Su interés por la política lo hizo un importante defensor de la causa palestina. En 2010, se lo dio por muerto durante unas horas, cuando las tropas israelíes abordaron la embarcación de ayuda que iba de camino a Gaza, donde él se encontraba; sólo fue detenido. «Viví tan cerca y trabajé tanto contra el apartheid en Sudáfrica, y estuve tan feliz de verlo desaparecer… Y de pronto, veo un nuevo apartheid que crece en Israel», dijo.
En 2013 participó en el Foro Económico Mundial en Davos, Suiza.
El policial y el cáncer
Ya era un autor conocido en su país cuando en 1991 publicó su primer libro con Wallander,Asesinos sin rostro. La fórmula mezclaba un paisaje social sombrío, que mostraba el lado oscuro, humano, de la tersura socialdemócrata, con un personaje poderosamente atractivo: una figura atormentada, llena de dudas, inclinada a la sed del alcohol.
El escritor británico Andrew Brown describió esa parte de su obra en el diario The Guardian: «Armó casi solo el paisaje global de Suecia como una distopía ideal para un escritor de policiales. Tomó la tradición sueca de novela negra como una forma de crítica social desde la izquierda, y le dio reconocimiento internacional al encarnar en su detective Kurt Wallander –melancólico, bebedor, obstinado– un sentido de lucha en la derrota más perpleja que tuvo eco en el mundo entero».
Ya en 1999 había abandonado a Wallander; sin embargo, lo retomó en 2009, sólo para darle un final definitivo en la última novela de la serie, El hombre inquieto. Allí, la edad agiganta su soledad; la experiencia le pesa. Y por fin, el autor lo deja perdido «en el universo vacío del Mal de Alzheimer».
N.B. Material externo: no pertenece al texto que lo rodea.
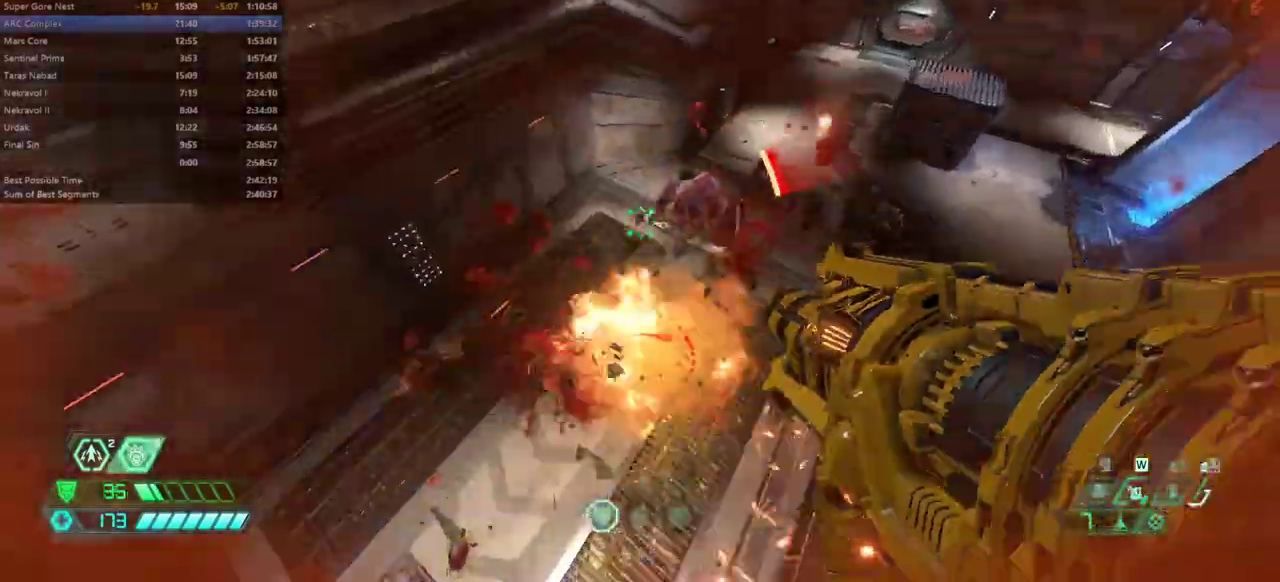
{"keys": ["fw", "mel"], "events": [[467, "mel", "down"]]}
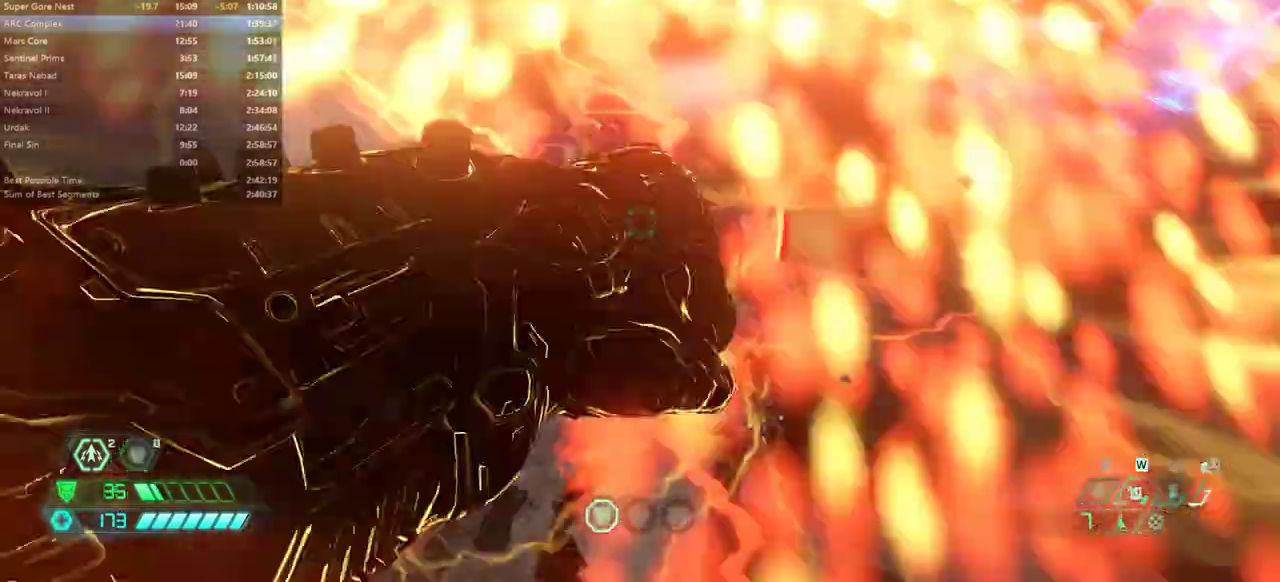
{"keys": ["fw", "l"], "events": [[33, "mel", "up"], [133, "l", "down"]]}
El autor casi celebró el final del detective taquillero. «Había otras cosas que quería hacer antes del final de mi vida. No voy a extrañar a Wallander», dijo en aquel 2009.
Hizo el guión de una biopic en cuatro capítulos sobre su último suegro (se casó cuatro veces y tuvo cuatro hijos), el cineasta sueco Ingmar Bergman. Y desde enero, cuando fue diagnosticado con un cáncer de pulmón con metástasis, Mankell escribió sobre su enfermedad.
NADIE EN SU FAMILIA HABÍA TENIDO CÁNCER: «SIEMPRE PENSÉ QUE IBA A MORIR DE OTRA COSA»
«Es posible vivir con cáncer. Es posible luchar contra el cáncer. Nunca es demasiado tarde para nada. De distinta manera, todo es posible todavía. Mi postura esta tarde húmeda de septiembre consiste en hacer lo que el cáncer no me haya quitado. No me ha robado la alegría de estar vivo, ni mi curiosidad sobre lo que me depara mañana», escribió hace poco.
Trabajaba en una novela cuya idea surgió durante el tratamiento de su enfermedad: las faenas físicas y emocionales de una enfermera nocturna. Internado por una complicación, había escuchado semiinconsciente las conversaciones de las enfermeras; luego entrevistó a una para dar estructura a su relato.
Nadie en su familia había tenido cáncer: «Siempre pensé que iba a morir de otra cosa», dijo, en la primera de una serie de intervenciones muy descarnadas sobre su enfermedad. Escribió y habló en público abundantemente sobre esa experiencia.
Murió mientras dormía, en la madrugada del 5 de octubre, en su casa de Gotemburgo, convencido de que había tomado sus decisiones en libertad y había vivido con ellas, buenas o malas. «Nunca fui como una hoja seca que alguien tira a una corriente, y que aparece al azar río abajo», dijo. «Me atrevo a darme vuelta y mirar atrás porque veo que no hice cualquier cosa de mi vida».